A reserve list will also be up and running, if you have paid a deposit and genuinally cannot make it and a reserve person can take your place then I will return deposits, you can't say farer than that!!!

All requests for specific demos will be addressed on the day and hopefully I can include them.

Please show your interest in the forum if you wish to attend. Many thanks and hoping for a good day.

Steve

Booking List. I cap the day at 10 people, I don't believe you can offer a full hands on training course with numbers over this, unless you just run a demo based course.

Confirmed Places
1. jonnyboyctr
2. PeanuckleJive
3. snoopin
4. 
5. 
6. 
7. 
8. 
9. 
10.

Reserve or no deposits received.
1. 
2.

Cheers looking forward to a great course.
:buffer:

Some pictures from August's course, a good day was had by all.
Claying the car.








A Very swirly bonnet.
















After a quick tickle of 3M Fast Cut on a Scholl Wool pad worked for about 2 minutes, then reloaded the pad then another 2 minutes. There are slight wool pad marks but the polishing stage will see them off.








The concentration these guys have.
























The middle is the datum not polished bit, the left and right are after wool and Megs MF pads with Scholl S17.








And some wet sanding, at last!!!!
























Not bad for a training day!!!


----------



## PeanuckleJive (Oct 28, 2012)

Been waiting for this thread!

It's my working weekend but I'll see if I can get the day off. Count me in for sure if I can get the time off :thumb:


----------



## Raga (Feb 14, 2012)

Mate and i interested  let us know when deposit to be down !


----------



## Zaid (Jan 26, 2011)

that looks brilliant, where can i enroll?.


----------



## Mirror Finish Details (Aug 21, 2008)

Raga said:


> Mate and i interested  let us know when deposit to be down !


Deopsits asap to reserve a place. Cheers.


----------



## Mirror Finish Details (Aug 21, 2008)

Zaid said:


> that looks brilliant, where can i enroll?.


Deopsit of £20 to [email protected] and I'll do the rest. Simples.....


----------



## Raga (Feb 14, 2012)

Will drop deposit when work lets me know i go weekend off was meant to find out yesterday but manager went home sick


----------



## jspeed2 (May 1, 2010)

This is a brilliant course, I did it last year highly recommended to anyone !!!
Jason


----------



## jonnyboyctr (Nov 7, 2012)

Count me in! Im definatly up for a bit of training!
Will paypal asap


----------



## Mirror Finish Details (Aug 21, 2008)

jonnyboyctr said:


> Count me in! Im definatly up for a bit of training!
> Will paypal asap


Cheers dude added you.


----------



## mylo (Jul 16, 2007)

*Manchester Airport*

How far are you from Manchester airport?

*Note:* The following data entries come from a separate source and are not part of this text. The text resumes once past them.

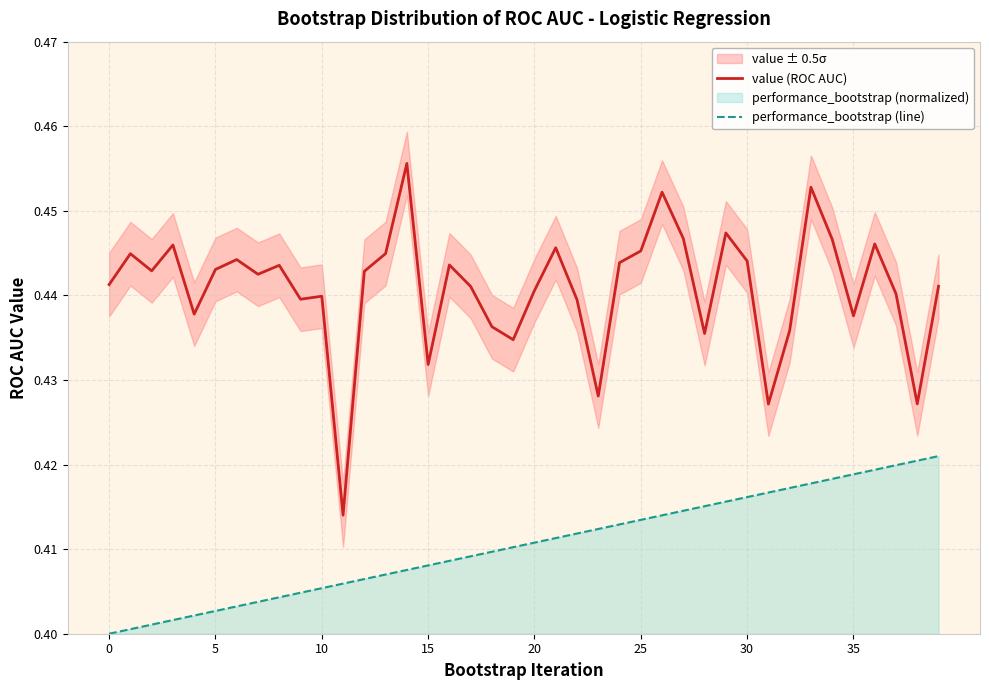

Is it true that value (ROC AUC) equals 0.8 at 17?

False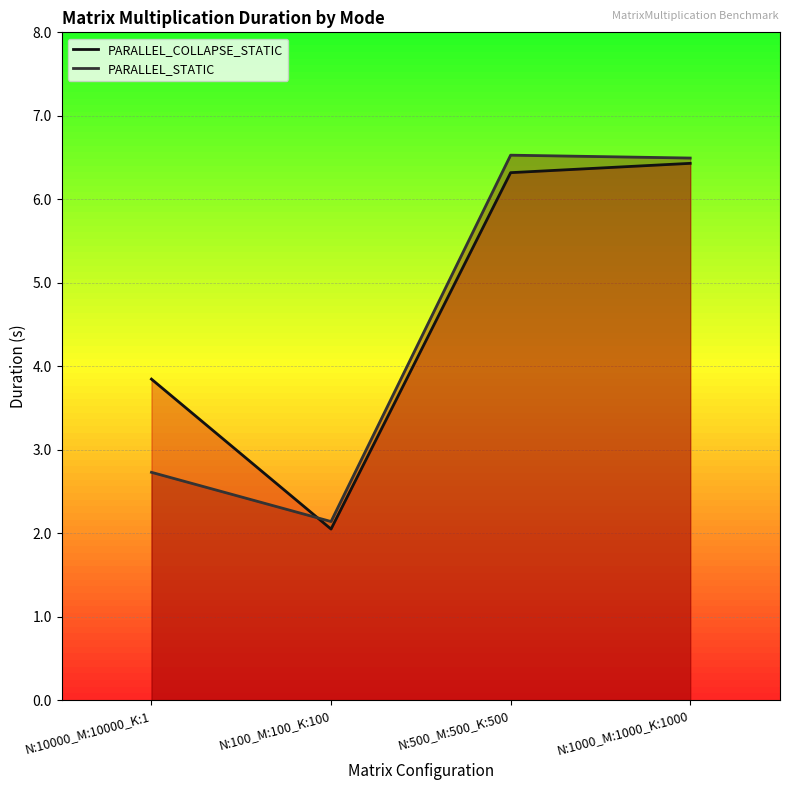

At N:10000_M:10000_K:1, list the series in order from largest to smallest.

PARALLEL_COLLAPSE_STATIC, PARALLEL_STATIC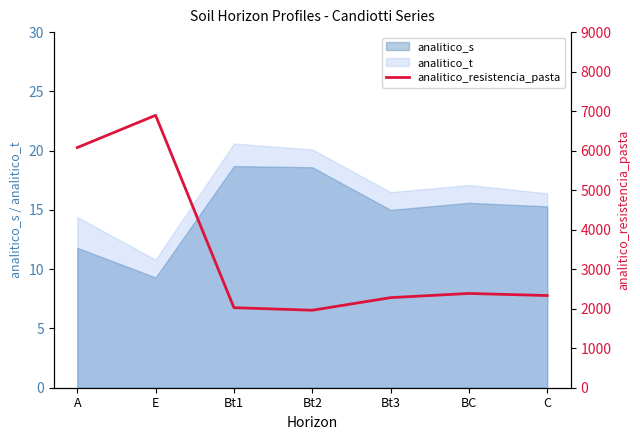

What is the minimum value for analitico_t?

10.8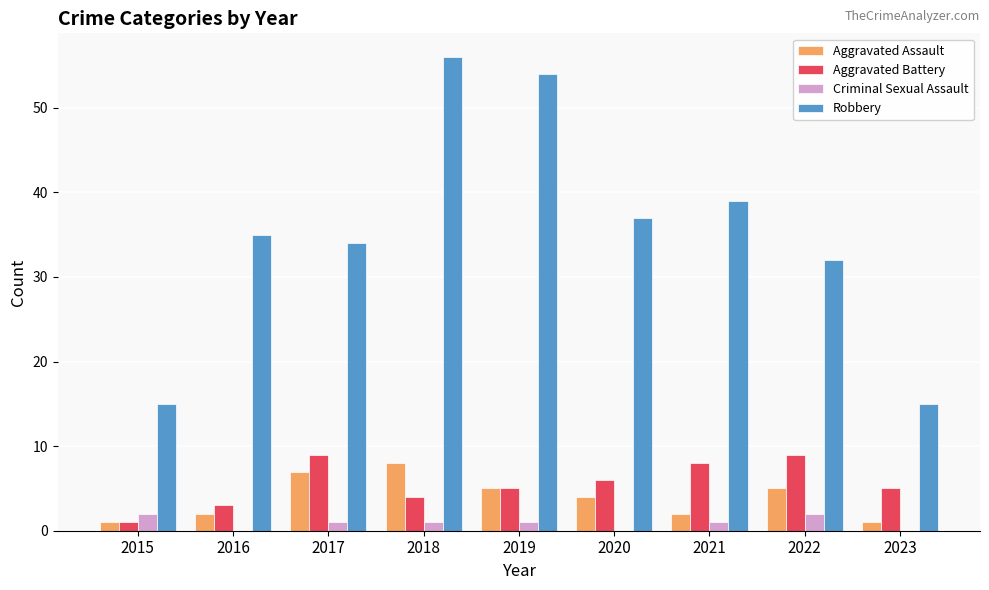

Count the number of data series in this chart.

4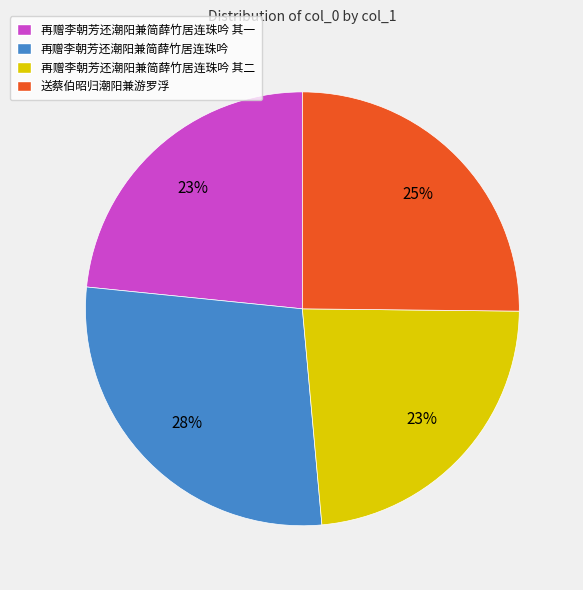

To the nearest percent, what is the difference between the 再赠李朝芳还潮阳兼简薛竹居连珠吟 and 再赠李朝芳还潮阳兼简薛竹居连珠吟 其一 slice percentages?

5%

Cannot find your address on your website or via Google. Interested in the course if your close/ish to airport.


----------



## Mirror Finish Details (Aug 21, 2008)

mylo said:


> How far are you from Manchester airport? Cannot find your address on your website or via Google. Interested in the course if your close/ish to airport.

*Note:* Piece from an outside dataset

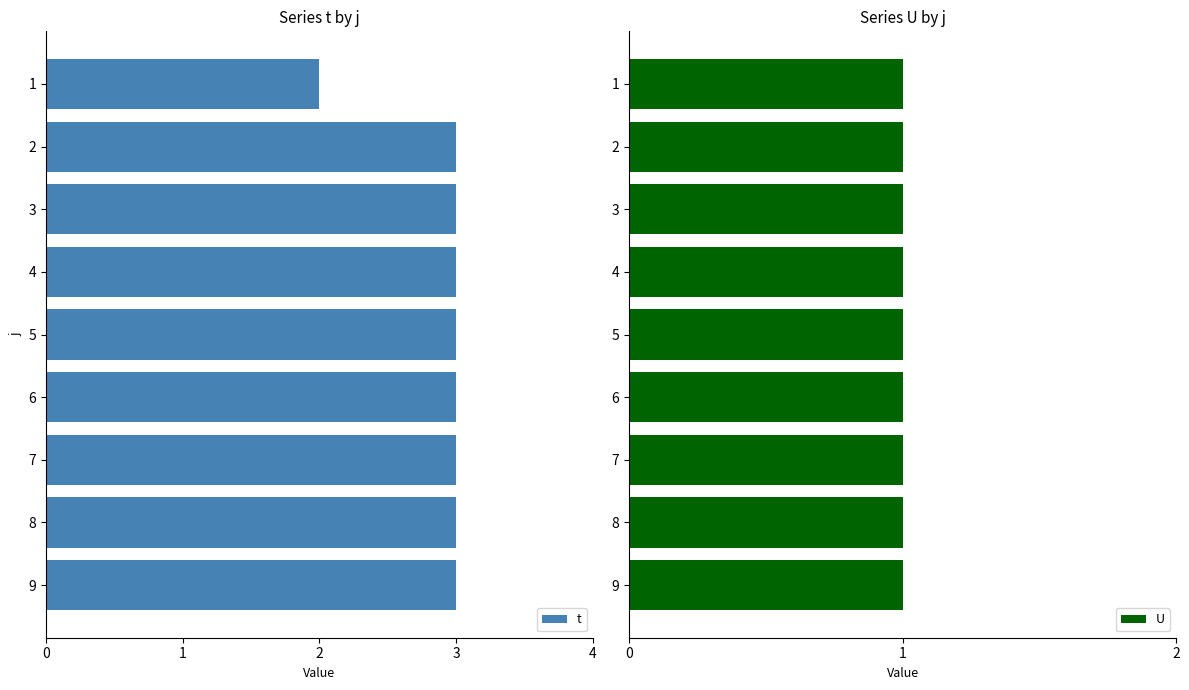

What is the sum of all t values?

26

10 minutes away, may be able to you up or drop you off as I pass it everyday.


----------



## PeanuckleJive (Oct 28, 2012)

Count me in! Will send the payment when I finish work tonight


----------



## PeanuckleJive (Oct 28, 2012)

deposit sent, excited now! :thumb:


----------



## Mirror Finish Details (Aug 21, 2008)

PeanuckleJive said:


> deposit sent, excited now! :thumb:


Cheers dude your added to the list


----------



## waxb18 (Dec 22, 2008)

S**T ive been waiting for this and happens to be the same day im hosting an event!!!

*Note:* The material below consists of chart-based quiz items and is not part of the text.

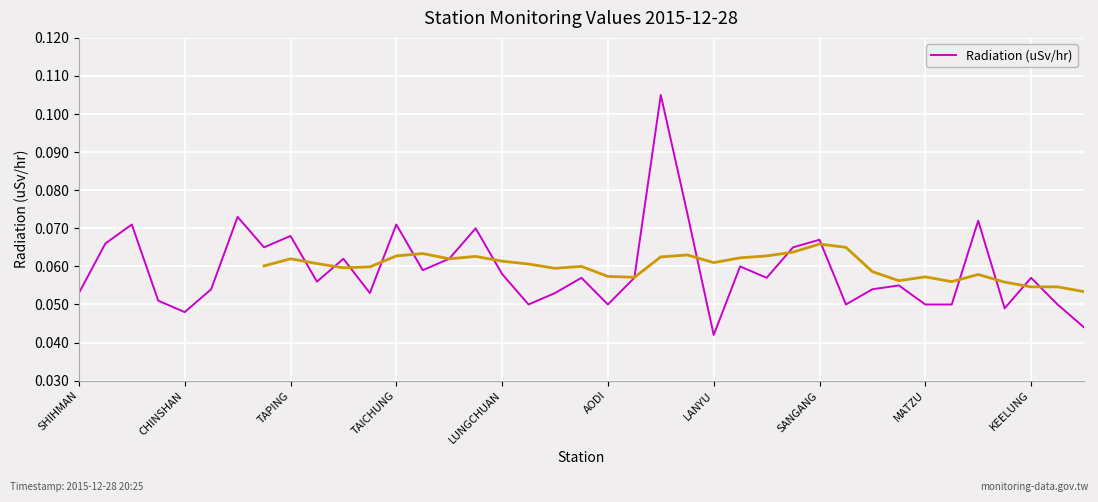

How many interior local peaks (higher than both neighbors) does the data have?

13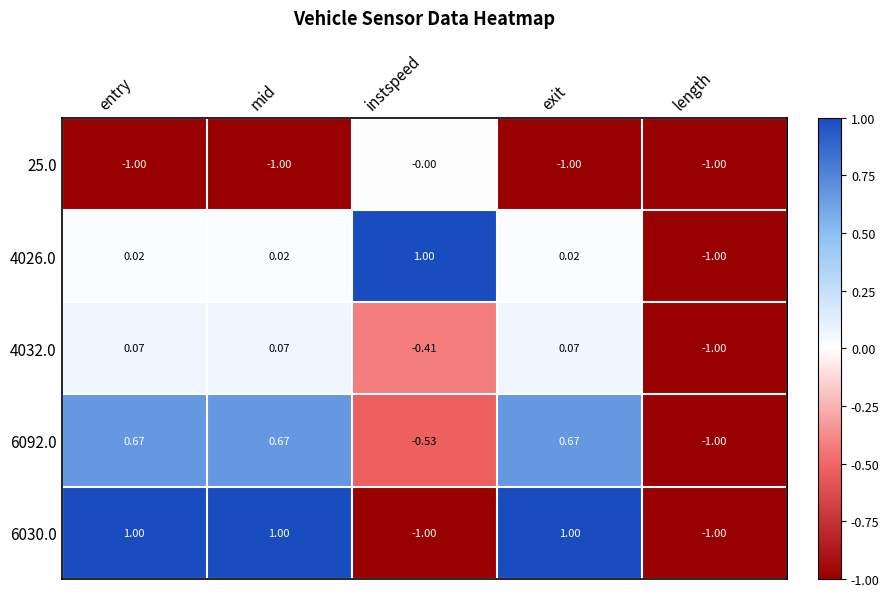

Where is 6092.0 nearest to the value 0?

instspeed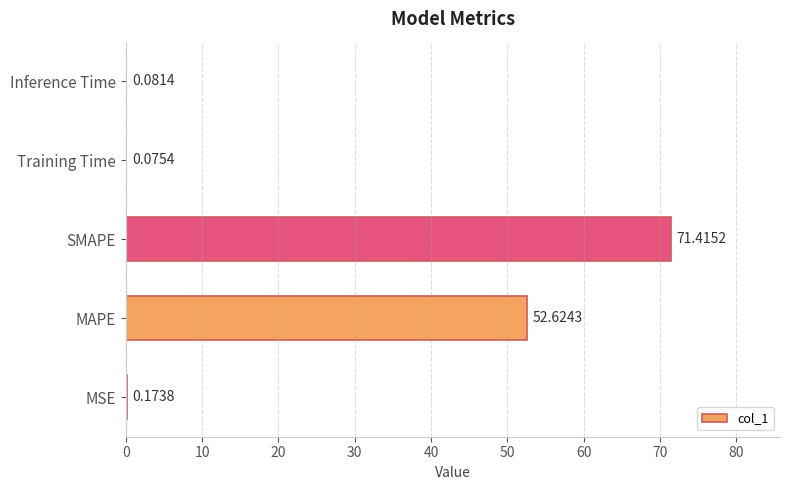

What is the change in value from MSE to SMAPE?

+71.2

when will the next one be?


----------



## Mirror Finish Details (Aug 21, 2008)

waxb18 said:


> S**T ive been waiting for this and happens to be the same day im hosting an event!!!
> 
> when will the next one be?


Next one 2nd Sat in March and 2ns Sat in April.


----------



## PeanuckleJive (Oct 28, 2012)

What time do we start guys? Can't find a time on the original post


----------



## Mirror Finish Details (Aug 21, 2008)

PeanuckleJive said:


> What time do we start guys? Can't find a time on the original post


I thought I put it on. Start at ten but if can arrive nine thirty ish we can have a brew first.


----------



## PeanuckleJive (Oct 28, 2012)

Perfect! :thumb:


----------



## jonnyboyctr (Nov 7, 2012)

See you all at half 9 then


----------



## Raga (Feb 14, 2012)

Missing out on this  
Torn muscle hope I can come to the next one


----------



## Matty77 (Nov 7, 2012)

*Thanks Steve!*

Top bloke. Great course. Well worth the money, time and effort. Would recommend this course to anyone thinking of buying a machine polisher and taking their detailing to the next level. Thanks Steve :thumb:


----------



## jonnyboyctr (Nov 7, 2012)

+1
Great day thanks Steve


----------



## PeanuckleJive (Oct 28, 2012)

Echoing the sentiments of others, what a day!
Loads of knowledge to be heard and plenty of time spent actually machining, can't complain at all.

cheers steve :thumb:


----------